PHOENIX — An Arizona man has been sentenced to eight years in prison for plotting a terror attack on a state government office in the Phoenix area.
Mahin Khan, 18, was sentenced Friday in a Phoenix courtroom. It was the first terrorism prosecution at Arizona’s state level. A federal jury in Phoenix convicted a Valley ISIS supporter on terror charges in March.
Khan, from Tucson, agreed to a plea deal in October to charges of terrorism and conspiracy to commit terrorism. He was arrested in July and originally pleaded not guilty to felony charges.
Arizona Attorney General Mark Bronovich said the young man was to have supervised probation the rest of his life.

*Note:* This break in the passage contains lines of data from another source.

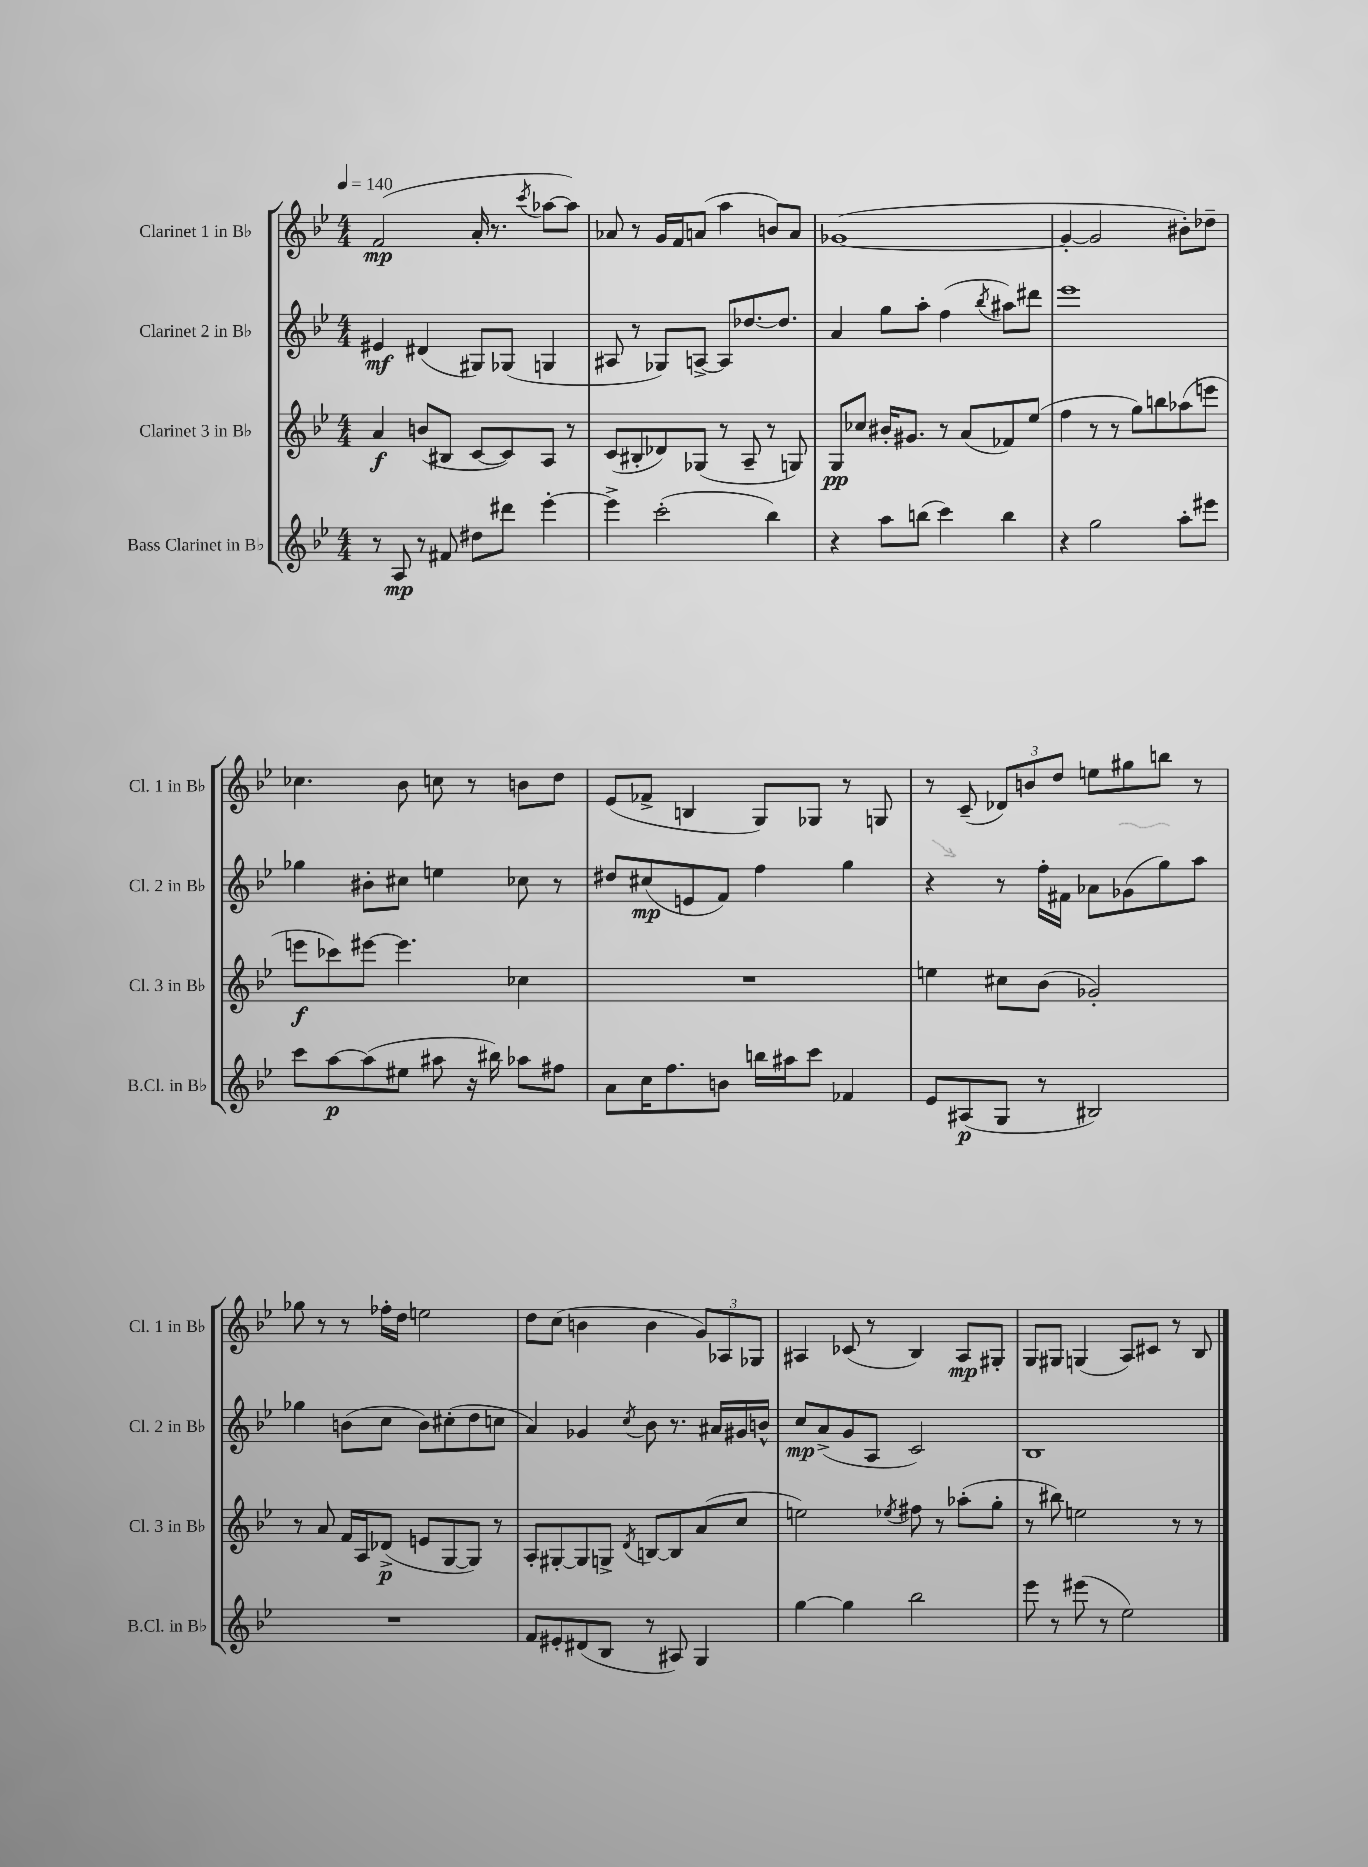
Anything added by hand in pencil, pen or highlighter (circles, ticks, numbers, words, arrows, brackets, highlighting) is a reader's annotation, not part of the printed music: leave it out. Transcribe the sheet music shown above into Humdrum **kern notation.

**kern	**dynam	**kern	**dynam	**kern	**dynam	**kern	**dynam
*part4	*part4	*part3	*part3	*part2	*part2	*part1	*part1
*staff4	*staff4	*staff3	*staff3	*staff2	*staff2	*staff1	*staff1
*I"Bass Clarinet in B♭	*	*I"Clarinet 3 in B♭	*	*I"Clarinet 2 in B♭	*	*I"Clarinet 1 in B♭	*
*I'B.Cl. in B♭	*	*I'Cl. 3 in B♭	*	*I'Cl. 2 in B♭	*	*I'Cl. 1 in B♭	*
*clefG2	*	*clefG2	*	*clefG2	*	*clefG2	*
*k[b-e-]	*	*k[b-e-]	*	*k[b-e-]	*	*k[b-e-]	*
*M4/4	*	*M4/4	*	*M4/4	*	*M4/4	*
*MM140	*	*MM140	*	*MM140	*	*MM140	*
=1	=1	=1	=1	=1	=1	=1	=1
8r	.	4a/	f	4e#X/	mf	(2f/	mp
8A/	mp	.	.	.	.	.	.
8r	.	(8bn/L	.	(4d#X/	.	.	.
8f#X/	.	8B#X/J	.	.	.	.	.
8dd#X\L	.	[8c/L	.	8G#X/L)	.	16a'/	.
.	.	.	.	.	.	8.r	.
8ddd#X\J	.	8c/])	.	(8G-X/J	.	.	.
.	.	.	.	.	.	8qccc/	.
[4eee-'\	.	8A/J	.	4Gn/	.	[8aa-X\L	.
.	.	8r	.	.	.	8aa-\J])	.
=2	=2	=2	=2	=2	=2	=2	=2
4eee-^\]	.	(8c/L	.	8A#X/	.	8a-X/	.
.	.	8B#X'/	.	8r	.	8r	.
(2ccc'\	.	8d-X/)	.	8G-X/L)	.	16g/LL	.
.	.	.	.	.	.	16f/J	.
.	.	(8G-X/J	.	[8An^/J	.	(8an/J	.
.	.	8r	.	8A/L]	.	4aa\	.
.	.	8A~/	.	[8.dd-X/	.	.	.
4bb-\)	.	8r	.	.	.	8bn/L)	.
.	.	.	.	8.dd-/J]	.	.	.
.	.	8Gn/)	.	.	.	8a/J	.
=3	=3	=3	=3	=3	=3	=3	=3
4r	.	8G/L	pp	4a/	.	([1g-X	.
.	.	8cc-X/J	.	.	.	.	.
8aa\L	.	16b#X'/KL	.	8gg\L	.	.	.
.	.	8.g#X/J	.	.	.	.	.
(8bbn\J	.	.	.	8aa'\J	.	.	.
4ccc\)	.	8r	.	(4ff\	.	.	.
.	.	(8a/L	.	.	.	.	.
.	.	.	.	8qbb-/	.	.	.
4bb\	.	8f-X/)	.	8aa#X\L)	.	.	.
.	.	(8ee-/J	.	8ddd#X\J	.	.	.
=4	=4	=4	=4	=4	=4	=4	=4
4r	.	4ff\	.	1eee-	.	4g-'/_	.
2gg\	.	8r	.	.	.	2g-/]	.
.	.	8r	.	.	.	.	.
.	.	8gg\L)	.	.	.	.	.
.	.	8bbn\	.	.	.	.	.
8aa'\L	.	(8aa-X\	.	.	.	8b#X'\L)	.
8eee#X\J	.	8eeen\J	.	.	.	8dd-X~\J	.
!!LO:LB:g=z
=5	=5	=5	=5	=5	=5	=5	=5
8ccc\L	.	8eeen\L	f	4gg-X\	.	4.cc-X\	.
[8aa\	p	8ccc-X\)	.	.	.	.	.
(8aa\]	.	[8eee#X\J	.	8b#X'\L	.	.	.
8ee#X\J	.	4.eee#\]	.	8cc#X\J	.	8b-\	.
8aa#X\	.	.	.	4een\	.	8ccn\	.
16r	.	.	.	.	.	8r	.
16bb#X\)	.	.	.	.	.	.	.
8aa-X\L	.	4cc-X\	.	8cc-X\	.	8bn\L	.
8ff#X\J	.	.	.	8r	.	8dd\J	.
=6	=6	=6	=6	=6	=6	=6	=6
8a\L	.	1r	.	8dd#X/L	.	(8e-/L	.
16cc\K	.	.	.	(8cc#X/	mp	8f-X^/J	.
8.ff\	.	.	.	.	.	.	.
.	.	.	.	8en/	.	4Bn/	.
8bn\J	.	.	.	8f/J)	.	.	.
16bbn\LL	.	.	.	4ff\	.	8G/L)	.
16aa#X\J	.	.	.	.	.	.	.
8ccc\J	.	.	.	.	.	8G-X/J	.
4f-X/	.	.	.	4gg\	.	8r	.
.	.	.	.	.	.	8Gn/	.
=7	=7	=7	=7	=7	=7	=7	=7
8e-/L	.	4een\	.	4r	.	8r	.
(8A#X/	p	.	.	.	.	(8c~/	.
8G/J	.	8cc#X\L	.	8r	.	12d-X/L)	.
.	.	.	.	.	.	12bn/	.
8r	.	(8b-\J	.	16ff'\LL	.	.	.
.	.	.	.	.	.	12dd/J	.
.	.	.	.	16f#X\JJ	.	.	.
2B#X/)	.	2g-X'/)	.	8a-X\L	.	8een\L	.
.	.	.	.	(8g-X\	.	8gg#X\	.
.	.	.	.	8gg\)	.	8bbn\J	.
.	.	.	.	8aa\J	.	8r	.
!!LO:LB:g=z
=8	=8	=8	=8	=8	=8	=8	=8
1r	.	8r	.	4gg-X\	.	8gg-X\	.
.	.	8a/	.	.	.	8r	.
.	.	16f/LL	.	(8bn\L	.	8r	.
.	.	16A/J	.	.	.	.	.
.	.	(8d-X^/J	p	8cc\J	.	16ff-X'\LL	.
.	.	.	.	.	.	16dd\JJ	.
.	.	8en/L	.	8b\L)	.	2een\	.
.	.	[8G/	.	(8cc#X'\	.	.	.
.	.	8G/J])	.	8dd\	.	.	.
.	.	8r	.	8ccn\J	.	.	.
=9	=9	=9	=9	=9	=9	=9	=9
8f/L	.	8A'/L	.	4a/)	.	8dd\L	.
8e#X'/	.	[8G#X'/	.	.	.	(8cc\J	.
(8d#X/	.	8G#/]	.	4g-X/	.	4bn\	.
8B-/J	.	8Gn^/J	.	.	.	.	.
.	.	8qd/	.	8qcc/	.	.	.
8r	.	[8Bn/L	.	8b-\	.	4b\	.
8A#X/)	.	8B/]	.	8.r	.	.	.
4G/	.	(8a/	.	.	.	12g/L)	.
.	.	.	.	16a#X/LL	.	.	.
.	.	.	.	.	.	12A-X/	.
.	.	8cc/J	.	16g#X/	.	.	.
.	.	.	.	.	.	12G-X/J	.
.	.	.	.	16bn^^/JJ	.	.	.
=10	=10	=10	=10	=10	=10	=10	=10
[4gg\	.	2een\)	.	8cc/L	mp	4A#X/	.
.	.	.	.	(8a^/	.	.	.
4gg\]	.	.	.	8g/	.	(8c-X/	.
.	.	.	.	8A/J	.	8r	.
.	.	8qee-X/	.	.	.	.	.
2bb-\	.	8ff#X\	.	2c/)	.	4B-/)	.
.	.	8r	.	.	.	.	.
.	.	(8aa-X'\L	.	.	.	8A#/L	mp
.	.	8gg'\J	.	.	.	8G#X'/J	.
=11	=11	=11	=11	=11	=11	=11	=11
8eee-\	.	8r	.	1B-	.	8G/L	.
8r	.	8bb#X\)	.	.	.	8G#X/J	.
(8eee#X\	.	2een\	.	.	.	(4Gn/	.
8r	.	.	.	.	.	.	.
2ee-\)	.	.	.	.	.	8A/L)	.
.	.	.	.	.	.	8c#X/J	.
.	.	8r	.	.	.	8r	.
.	.	8r	.	.	.	8B-/	.
==	==	==	==	==	==	==	==
*-	*-	*-	*-	*-	*-	*-	*-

Under the agreement with the Arizona Attorney General’s Office, Khan was to serve a prison term of no less than seven years and no more than 14 years on the conspiracy to commit terrorism charge.
The young man had planned to attack a motor vehicle office in Mesa and a Jewish community center. He had told an undercover FBI operative to start making grenades.
The federal agency also said Khan had contacted someone online it believed to be a member of ISIS.
Agent Benjamin Trentlage testified that Khan, a self-professed supporter of ISIS, described the motor vehicle office as a “soft target.”
According to court papers, the FBI had been keeping an eye on Khan after he had been talking about targeting an Air Force recruitment office in Tucson.
The Associated Press contributed to this report.